With great affability he answered—"Yes."
"And who were those monsters?"
"They were hypocrites."
"Ah! you have said all! by that one word I understand that they would condemn you to the worst of punishments. You then had proved to them, like Socrates, that the moon was not a goddess, and that Mercury was not a god?"
"No; those planets were quite out of the question. My countrymen did not even know what a planet was; they were all arrant ignoramuses. Their superstitions were quite different from those of the Greeks."
"Then you wished to teach them a new religion?"
"Not at all; I simply said to them—'Love God with all your hearts, and your neighbor as yourselves; for that is all.' Judge whether this precept is not as old as the universe; judge whether I brought them a new worship. I constantly told them that I was come, not to abolish their law, but to fulfil it; I had observed all their rites; I was circumcised as they all were; I was baptized like the most zealous of them; like them I paid the corban; like them I kept the Passover; and ate, standing, lamb cooked with lettuce. I and my friends went to pray in their temple; my friends, too, frequented the temple after my death. In short, I fulfilled all their laws without one exception."

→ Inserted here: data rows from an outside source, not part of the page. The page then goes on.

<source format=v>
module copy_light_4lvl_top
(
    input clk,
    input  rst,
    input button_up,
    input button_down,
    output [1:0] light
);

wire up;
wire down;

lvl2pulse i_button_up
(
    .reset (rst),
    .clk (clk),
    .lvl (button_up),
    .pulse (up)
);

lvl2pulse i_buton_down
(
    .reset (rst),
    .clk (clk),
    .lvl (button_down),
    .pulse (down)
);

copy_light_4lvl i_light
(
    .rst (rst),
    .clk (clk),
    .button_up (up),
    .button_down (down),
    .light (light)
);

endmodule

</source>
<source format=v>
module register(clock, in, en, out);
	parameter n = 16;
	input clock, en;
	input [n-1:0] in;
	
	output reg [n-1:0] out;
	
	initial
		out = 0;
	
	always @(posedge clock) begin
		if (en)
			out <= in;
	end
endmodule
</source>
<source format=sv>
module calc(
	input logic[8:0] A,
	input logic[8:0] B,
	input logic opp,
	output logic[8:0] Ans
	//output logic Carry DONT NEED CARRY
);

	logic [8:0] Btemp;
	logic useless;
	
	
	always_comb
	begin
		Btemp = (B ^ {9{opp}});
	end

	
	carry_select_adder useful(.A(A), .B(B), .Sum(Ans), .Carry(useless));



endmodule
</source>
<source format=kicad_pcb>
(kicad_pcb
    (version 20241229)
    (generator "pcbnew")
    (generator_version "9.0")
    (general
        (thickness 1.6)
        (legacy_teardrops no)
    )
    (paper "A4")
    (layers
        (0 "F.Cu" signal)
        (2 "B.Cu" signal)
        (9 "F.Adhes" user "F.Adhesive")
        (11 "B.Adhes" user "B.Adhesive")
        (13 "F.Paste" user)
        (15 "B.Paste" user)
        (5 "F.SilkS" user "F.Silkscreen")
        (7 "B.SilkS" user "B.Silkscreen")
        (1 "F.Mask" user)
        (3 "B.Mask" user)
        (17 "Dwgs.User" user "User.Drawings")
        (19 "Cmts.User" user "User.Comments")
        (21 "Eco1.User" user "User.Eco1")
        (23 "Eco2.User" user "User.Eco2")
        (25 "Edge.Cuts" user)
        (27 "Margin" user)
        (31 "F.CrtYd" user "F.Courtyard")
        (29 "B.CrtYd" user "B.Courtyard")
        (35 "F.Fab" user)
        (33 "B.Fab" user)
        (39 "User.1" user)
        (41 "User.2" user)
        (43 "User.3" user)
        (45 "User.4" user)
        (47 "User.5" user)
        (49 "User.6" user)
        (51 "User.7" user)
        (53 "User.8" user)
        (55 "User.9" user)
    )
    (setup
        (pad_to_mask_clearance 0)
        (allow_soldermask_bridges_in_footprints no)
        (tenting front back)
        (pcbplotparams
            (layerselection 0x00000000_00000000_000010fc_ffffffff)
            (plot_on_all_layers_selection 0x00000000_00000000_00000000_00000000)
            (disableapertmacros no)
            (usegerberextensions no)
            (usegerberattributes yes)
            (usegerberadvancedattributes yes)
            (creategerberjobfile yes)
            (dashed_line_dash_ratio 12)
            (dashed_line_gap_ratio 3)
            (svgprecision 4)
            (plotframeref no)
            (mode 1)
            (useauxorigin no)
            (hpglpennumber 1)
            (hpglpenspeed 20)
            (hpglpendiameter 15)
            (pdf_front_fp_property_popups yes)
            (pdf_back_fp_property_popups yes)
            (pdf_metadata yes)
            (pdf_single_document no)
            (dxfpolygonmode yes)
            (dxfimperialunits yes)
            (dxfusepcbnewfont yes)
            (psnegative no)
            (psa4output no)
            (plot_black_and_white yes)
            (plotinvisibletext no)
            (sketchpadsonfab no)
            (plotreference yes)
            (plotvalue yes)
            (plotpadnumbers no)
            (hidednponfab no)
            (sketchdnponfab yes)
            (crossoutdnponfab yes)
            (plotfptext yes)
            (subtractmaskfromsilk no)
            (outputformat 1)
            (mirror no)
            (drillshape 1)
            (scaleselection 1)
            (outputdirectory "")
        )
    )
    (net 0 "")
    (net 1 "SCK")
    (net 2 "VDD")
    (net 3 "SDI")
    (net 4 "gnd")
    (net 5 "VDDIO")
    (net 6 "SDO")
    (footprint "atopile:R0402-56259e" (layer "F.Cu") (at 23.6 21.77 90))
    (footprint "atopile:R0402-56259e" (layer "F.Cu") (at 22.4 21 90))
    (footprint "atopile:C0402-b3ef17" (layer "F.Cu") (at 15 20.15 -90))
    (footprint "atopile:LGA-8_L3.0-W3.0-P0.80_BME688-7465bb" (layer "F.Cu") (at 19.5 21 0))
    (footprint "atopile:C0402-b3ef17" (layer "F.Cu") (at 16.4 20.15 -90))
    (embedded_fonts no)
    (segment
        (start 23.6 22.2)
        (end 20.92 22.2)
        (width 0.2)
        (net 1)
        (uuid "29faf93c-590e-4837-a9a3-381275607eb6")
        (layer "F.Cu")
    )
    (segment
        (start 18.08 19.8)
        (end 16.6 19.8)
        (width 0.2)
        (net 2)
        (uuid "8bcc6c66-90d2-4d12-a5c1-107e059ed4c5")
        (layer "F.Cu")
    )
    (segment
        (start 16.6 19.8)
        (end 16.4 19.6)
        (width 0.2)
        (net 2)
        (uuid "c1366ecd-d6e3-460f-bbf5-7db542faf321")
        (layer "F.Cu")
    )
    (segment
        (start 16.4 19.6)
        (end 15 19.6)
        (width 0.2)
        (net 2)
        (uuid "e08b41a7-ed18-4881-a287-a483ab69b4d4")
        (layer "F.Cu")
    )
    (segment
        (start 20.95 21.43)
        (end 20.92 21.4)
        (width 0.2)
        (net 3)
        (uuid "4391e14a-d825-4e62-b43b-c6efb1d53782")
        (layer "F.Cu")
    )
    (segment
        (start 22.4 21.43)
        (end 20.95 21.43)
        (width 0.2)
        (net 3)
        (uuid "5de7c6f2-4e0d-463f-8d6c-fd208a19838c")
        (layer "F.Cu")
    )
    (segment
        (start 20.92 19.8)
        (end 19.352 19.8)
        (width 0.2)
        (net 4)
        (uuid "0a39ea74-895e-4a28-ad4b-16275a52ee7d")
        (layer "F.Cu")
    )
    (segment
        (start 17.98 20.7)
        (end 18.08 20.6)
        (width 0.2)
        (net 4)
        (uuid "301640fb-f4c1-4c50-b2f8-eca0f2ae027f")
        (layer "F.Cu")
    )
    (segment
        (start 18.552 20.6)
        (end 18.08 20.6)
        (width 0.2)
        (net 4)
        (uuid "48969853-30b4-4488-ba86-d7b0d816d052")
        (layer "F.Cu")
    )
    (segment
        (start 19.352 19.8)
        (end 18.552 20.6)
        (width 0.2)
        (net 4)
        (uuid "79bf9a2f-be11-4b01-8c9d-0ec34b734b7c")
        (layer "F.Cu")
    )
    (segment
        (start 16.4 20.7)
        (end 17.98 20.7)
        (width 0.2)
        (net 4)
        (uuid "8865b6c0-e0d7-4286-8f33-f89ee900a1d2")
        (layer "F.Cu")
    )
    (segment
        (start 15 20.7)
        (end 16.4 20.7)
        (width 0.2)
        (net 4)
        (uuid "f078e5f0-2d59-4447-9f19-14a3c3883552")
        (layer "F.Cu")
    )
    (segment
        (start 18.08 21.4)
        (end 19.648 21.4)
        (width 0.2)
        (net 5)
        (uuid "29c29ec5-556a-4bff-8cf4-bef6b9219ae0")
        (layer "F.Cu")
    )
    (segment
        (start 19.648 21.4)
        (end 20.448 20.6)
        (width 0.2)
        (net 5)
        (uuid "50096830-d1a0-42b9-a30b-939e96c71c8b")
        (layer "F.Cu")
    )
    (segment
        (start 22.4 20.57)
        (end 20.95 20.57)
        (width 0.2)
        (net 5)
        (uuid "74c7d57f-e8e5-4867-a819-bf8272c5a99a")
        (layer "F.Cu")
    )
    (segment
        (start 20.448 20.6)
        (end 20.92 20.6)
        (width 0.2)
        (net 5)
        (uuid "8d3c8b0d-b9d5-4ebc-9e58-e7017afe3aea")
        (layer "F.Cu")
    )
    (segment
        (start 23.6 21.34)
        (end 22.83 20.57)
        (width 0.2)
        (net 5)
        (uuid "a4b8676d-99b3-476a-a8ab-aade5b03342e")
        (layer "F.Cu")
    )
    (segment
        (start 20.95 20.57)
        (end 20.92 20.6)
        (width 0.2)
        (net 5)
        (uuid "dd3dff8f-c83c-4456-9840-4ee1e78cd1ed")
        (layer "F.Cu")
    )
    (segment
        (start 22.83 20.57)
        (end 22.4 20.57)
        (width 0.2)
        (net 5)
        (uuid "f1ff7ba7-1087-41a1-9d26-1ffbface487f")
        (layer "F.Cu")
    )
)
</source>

"What! could not these wretches even reproach you with having departed from their laws?"
"Certainly not."
"Why, then, did they put you in the state in which I now see you?"

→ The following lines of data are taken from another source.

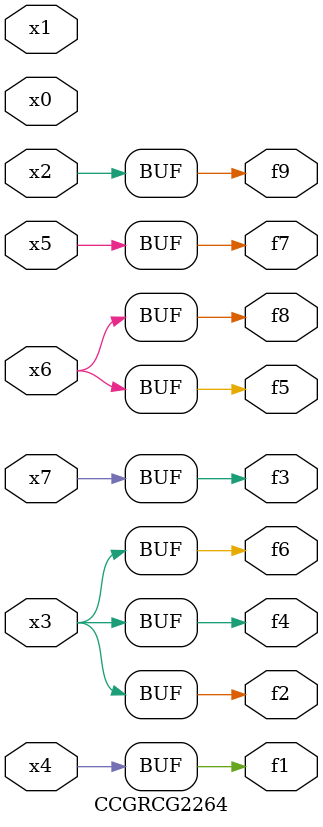
<source format=v>
module CCGRCG2264(
	input x0, x1, x2, x3, x4, x5, x6, x7,
	output f1, f2, f3, f4, f5, f6, f7, f8, f9
);
	assign f1 = x4;
	assign f2 = x3;
	assign f3 = x7;
	assign f4 = x3;
	assign f5 = x6;
	assign f6 = x3;
	assign f7 = x5;
	assign f8 = x6;
	assign f9 = x2;
endmodule

</source>
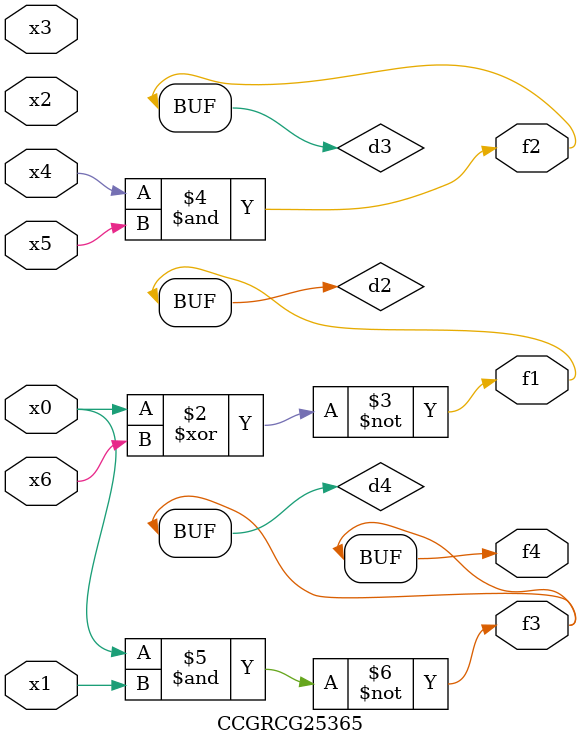
<source format=v>
module CCGRCG25365(
	input x0, x1, x2, x3, x4, x5, x6,
	output f1, f2, f3, f4
);

	wire d1, d2, d3, d4;

	nor (d1, x0);
	xnor (d2, x0, x6);
	and (d3, x4, x5);
	nand (d4, x0, x1);
	assign f1 = d2;
	assign f2 = d3;
	assign f3 = d4;
	assign f4 = d4;
endmodule

</source>
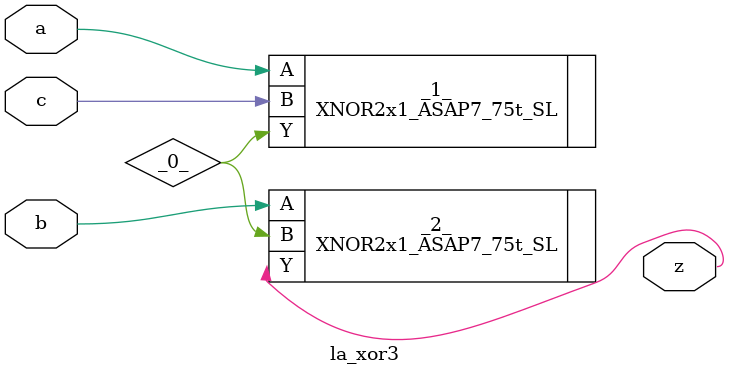
<source format=v>

/* Generated by Yosys 0.40 (git sha1 a1bb0255d, g++ 11.4.0-1ubuntu1~22.04 -fPIC -Os) */

module la_xor3(a, b, c, z);
  wire _0_;
  input a;
  wire a;
  input b;
  wire b;
  input c;
  wire c;
  output z;
  wire z;
  XNOR2x1_ASAP7_75t_SL _1_ (
    .A(a),
    .B(c),
    .Y(_0_)
  );
  XNOR2x1_ASAP7_75t_SL _2_ (
    .A(b),
    .B(_0_),
    .Y(z)
  );
endmodule

</source>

"Must I tell you?—They were proud and selfish; they saw that I knew them; they saw that I was making them known to the citizens; they were the strongest; they took away my life; and such as they will always do the same, if they can, to whoever shall have done them too much justice."
"But did you say nothing; did you do nothing, that could serve them as a pretext?"
"The wicked find a pretext in everything."
"Did you not once tell them that you were come to bring, not peace, but the sword?"
"This was an error of some scribe. I told them that I brought, not the sword, but peace. I never wrote anything; what I said might be miscopied without any ill intent."
"You did not then contribute in anything, by your discourses, either badly rendered or badly interpreted, to those frightful masses of bones which I passed on my way to consult you?"
"I looked with horror on those who were guilty of all these murders."
"And those monuments of power and wealth—of pride and avarice—those treasures, those ornaments, those ensigns of greatness, which, when seeking wisdom, I saw accumulated on the way—do they proceed from you?"
"It is impossible; I and mine lived in poverty and lowliness; my greatness was only in virtue."
I was on the point of begging of him to have the goodness just to tell me who he was; but my guide warned me to refrain. He told me that I was not formed for comprehending these sublime mysteries. I conjured him to tell me only in what true religion consisted.
"Have I not told you already?—Love God and your neighbor as yourself."
"What! Can we love God and yet eat meat on a Friday?"